The respondent has drawn our attention to the fact that the demand draft was received by it. The petitioner accepted the suggestion that the said payment has been made in terms of the MOU, but in the next sentence he resiled therefrom to say that it was by way of payment of the subscription fee.
We may notice that the respondent by its letter dated 16.9.2010 stated as under:-
“Sub : Payment of Outstanding as per MOU
In pursuant to the MOU signed by you with MSM Discovery Pvt. Ltd. dated 25.8.2010, a payment of Rs.12,000/- has been made by you vide cheque/ dd no.228297 dated 25.08.2010, against an overall outstanding of Rs.30,000/-. Therefore, it is requested that the balance payment of Rs.18,000/- should be made at the earliest. Besides the subscription fee payment is also to be made in accordance with the MOU dated 25.08.2010…….”
The petitioner neither responded to the said letter nor in fact made payment of the subscription fee for the months of July, August and September amounting to a sum of Rs.57,577/- which the respondent demanded of it by its letter dated 7.10.2010.
Once the agreement has been acted upon, in the opinion of this Tribunal, the MOU must be held to be binding on the petitioner. This Tribunal in ESPN Software India Pvt.Ltd.,Gurgaon vs/ M/s. Sai Darshan Media Network Pvt. Ltd., Petition No. 134 (C)/2008 held as under:-
“24. Mr. Handoo’s contention that the statement of account filed by the petitioner, is not supported by any document, need not be determined in view of our findings aforementioned. In a situation of this nature, the principles of ‘estoppel by conduct’ can also be invoked. The petitioner, thus, having accepted the terms of settlement and having acted thereupon is estopped and precluded from contending that no settlement had been arrived at.
25. It, therefore, can safely be presumed that the reduction of subscriber base took place in terms of the said settlement and upon further negotiation after the said letter dated 30.6.2007 was received by the petitioner.”
In a case of this nature, we are not concerned with the onerous nature of the terms and conditions laid down in the MOU. The same might not have subsequently been found to be acceptable to the petitioner.
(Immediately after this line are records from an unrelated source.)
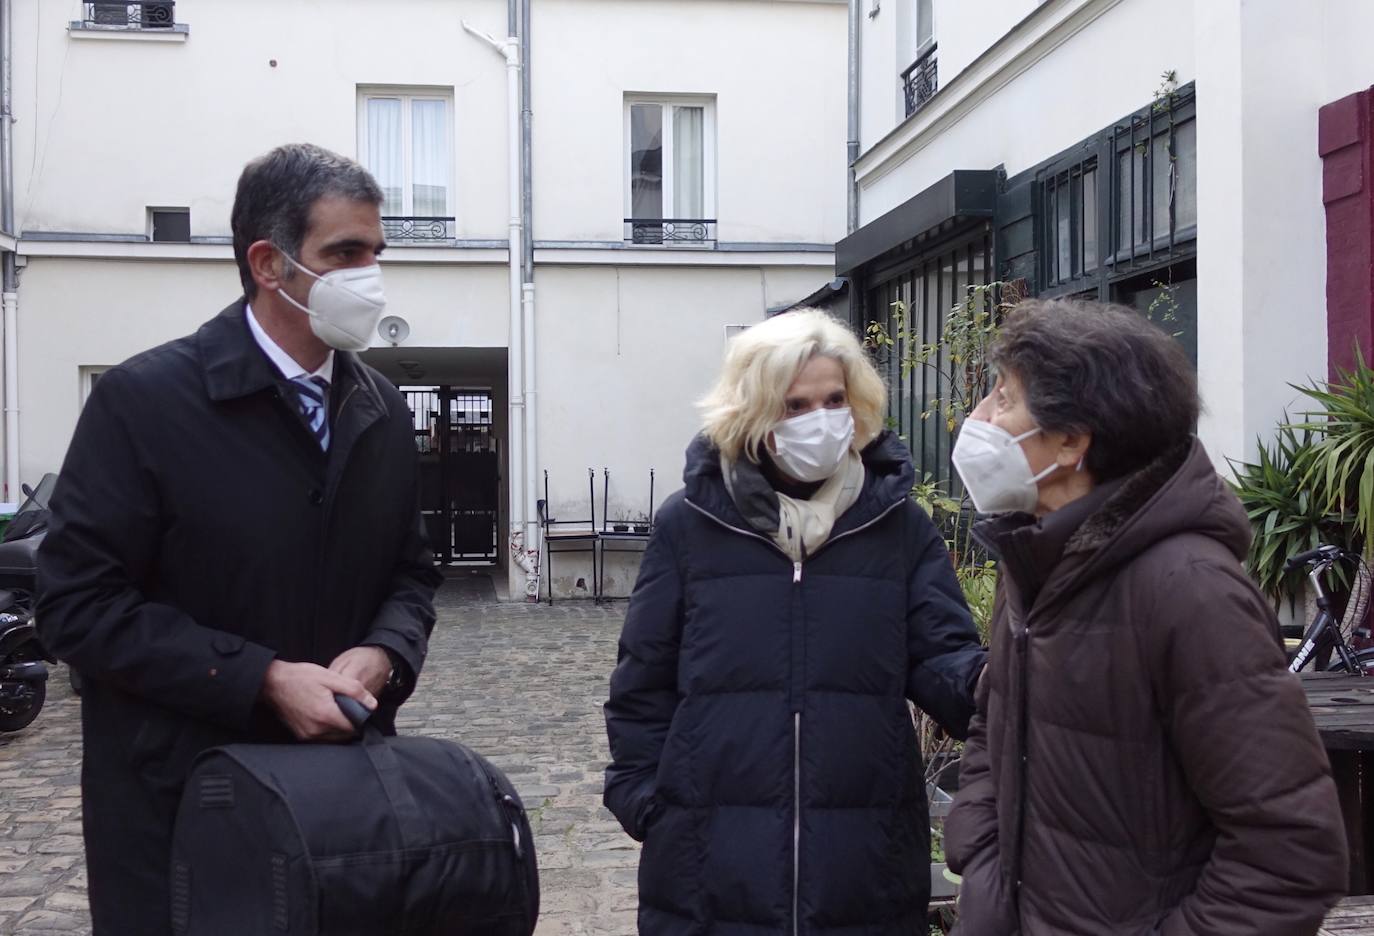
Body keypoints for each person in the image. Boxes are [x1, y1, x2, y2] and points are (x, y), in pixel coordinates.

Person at [37, 143, 442, 936]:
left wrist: (387, 652)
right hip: (180, 812)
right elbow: (77, 608)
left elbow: (411, 575)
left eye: (376, 252)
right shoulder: (142, 403)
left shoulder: (382, 410)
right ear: (269, 263)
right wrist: (260, 679)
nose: (370, 276)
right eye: (345, 253)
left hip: (340, 811)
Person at [944, 300, 1348, 935]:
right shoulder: (1037, 554)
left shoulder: (1190, 591)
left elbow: (1288, 852)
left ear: (1073, 440)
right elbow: (990, 726)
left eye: (1003, 399)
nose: (980, 420)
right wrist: (984, 859)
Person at [603, 308, 986, 935]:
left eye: (834, 399)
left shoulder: (897, 527)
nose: (821, 420)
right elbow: (642, 683)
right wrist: (650, 805)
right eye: (796, 405)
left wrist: (1003, 677)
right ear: (755, 412)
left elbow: (942, 660)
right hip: (710, 860)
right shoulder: (689, 526)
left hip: (864, 858)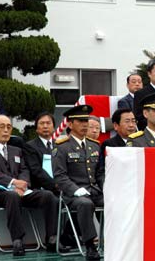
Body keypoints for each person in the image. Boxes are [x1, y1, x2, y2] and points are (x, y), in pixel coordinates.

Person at [0, 115, 58, 256]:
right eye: (2, 127)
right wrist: (14, 183)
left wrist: (22, 184)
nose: (6, 130)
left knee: (48, 196)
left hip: (20, 191)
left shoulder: (17, 150)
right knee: (12, 195)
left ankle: (52, 238)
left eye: (9, 127)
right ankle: (17, 240)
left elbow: (24, 170)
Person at [52, 105, 104, 261]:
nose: (85, 124)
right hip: (73, 194)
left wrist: (106, 188)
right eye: (80, 121)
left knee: (114, 201)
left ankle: (116, 240)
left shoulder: (94, 145)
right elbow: (59, 176)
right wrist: (75, 189)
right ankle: (90, 245)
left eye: (86, 121)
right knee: (84, 204)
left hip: (94, 190)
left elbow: (100, 172)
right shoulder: (61, 146)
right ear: (69, 124)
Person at [22, 112, 59, 195]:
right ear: (36, 129)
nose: (45, 126)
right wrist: (55, 185)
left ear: (53, 127)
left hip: (61, 186)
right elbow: (36, 170)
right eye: (42, 123)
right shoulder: (30, 146)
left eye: (48, 123)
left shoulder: (60, 145)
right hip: (41, 189)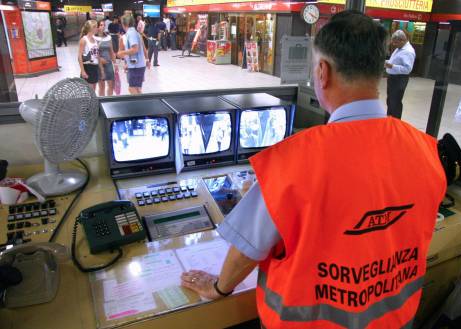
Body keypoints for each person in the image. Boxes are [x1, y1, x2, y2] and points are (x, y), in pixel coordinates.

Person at [180, 10, 447, 329]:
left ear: (322, 72)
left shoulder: (291, 161)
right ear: (380, 71)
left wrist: (219, 287)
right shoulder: (426, 149)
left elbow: (245, 251)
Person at [385, 30, 416, 119]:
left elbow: (407, 69)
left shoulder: (408, 51)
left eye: (396, 42)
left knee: (395, 102)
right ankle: (389, 119)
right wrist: (387, 63)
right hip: (393, 78)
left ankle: (395, 121)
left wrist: (392, 66)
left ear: (402, 40)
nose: (394, 44)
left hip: (399, 79)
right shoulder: (399, 49)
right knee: (390, 101)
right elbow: (394, 61)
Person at [117, 15, 150, 95]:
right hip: (137, 65)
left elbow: (135, 49)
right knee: (137, 88)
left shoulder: (131, 33)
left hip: (136, 66)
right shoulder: (134, 33)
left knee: (132, 89)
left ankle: (139, 105)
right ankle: (141, 105)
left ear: (124, 24)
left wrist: (121, 53)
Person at [95, 19, 116, 96]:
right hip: (99, 64)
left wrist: (115, 63)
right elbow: (93, 52)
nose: (103, 26)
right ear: (97, 27)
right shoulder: (94, 38)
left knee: (111, 85)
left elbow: (111, 51)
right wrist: (99, 60)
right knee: (101, 86)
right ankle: (102, 103)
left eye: (104, 25)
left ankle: (109, 101)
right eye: (101, 25)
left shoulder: (108, 37)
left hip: (108, 63)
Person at [78, 20, 100, 91]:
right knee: (89, 91)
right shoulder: (84, 40)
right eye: (96, 27)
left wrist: (100, 68)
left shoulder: (95, 39)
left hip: (95, 67)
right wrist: (83, 71)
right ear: (92, 28)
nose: (97, 28)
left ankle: (93, 102)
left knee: (93, 90)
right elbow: (79, 57)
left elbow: (97, 54)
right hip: (87, 67)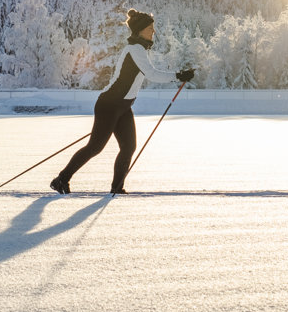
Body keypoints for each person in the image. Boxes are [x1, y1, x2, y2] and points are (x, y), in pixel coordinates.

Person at [50, 10, 194, 195]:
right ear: (140, 30)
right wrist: (178, 76)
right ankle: (61, 179)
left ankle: (117, 188)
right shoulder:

However, if pursuant to the negotiations held by and between the parties, the petitioner had signed the MOU, it cannot complain of the burdensome nature of it at a later stage. If it entered into a compromise it did so with its eyes wide open. Nobody forced it to do so. As the matter has been pending before this Tribunal and keeping in view the fact that the petitioner had approached this Tribunal earlier, it is difficult to accept that it would succumb to the alleged pressure of the respondent so easily. We have noticed heretobefore that the petitioner had earlier even lodged FIRs. Even in relation to the payment of the entertainment tax, it had taken up the matter with the respondent concern. All the letters were written in English. The petitioner does not deny or dispute that Mr.Mahendra Chaurasia was an officer of Merchant Navy. It is therefore, difficult for us to accept that both the brothers would not be knowing English.
We are, however, having regard to the provisions contained in Order XXIII Rule 3 CPC as also of the `Proviso’ and the `Explanation’ appended thereto are not in a position to agree with the contention of Mr.Harsh Kaushik that Sections 91 and 92 of the Indian Evidence act will have any application in a case of this nature.
For the reasons aforementioned, we are of the opinion that the settlement entered into by and between the parties hereto is lawful and is not vitiated by coercion, undue influence or fraud.
For the reasons aforementioned, we accept the settlement on record and dispose of the petition on the terms thereof.
In the facts and circumstances of the case, the petitioner shall pay and bear the costs of the respondents. Advocates fee assessed at Rs.10,000/-.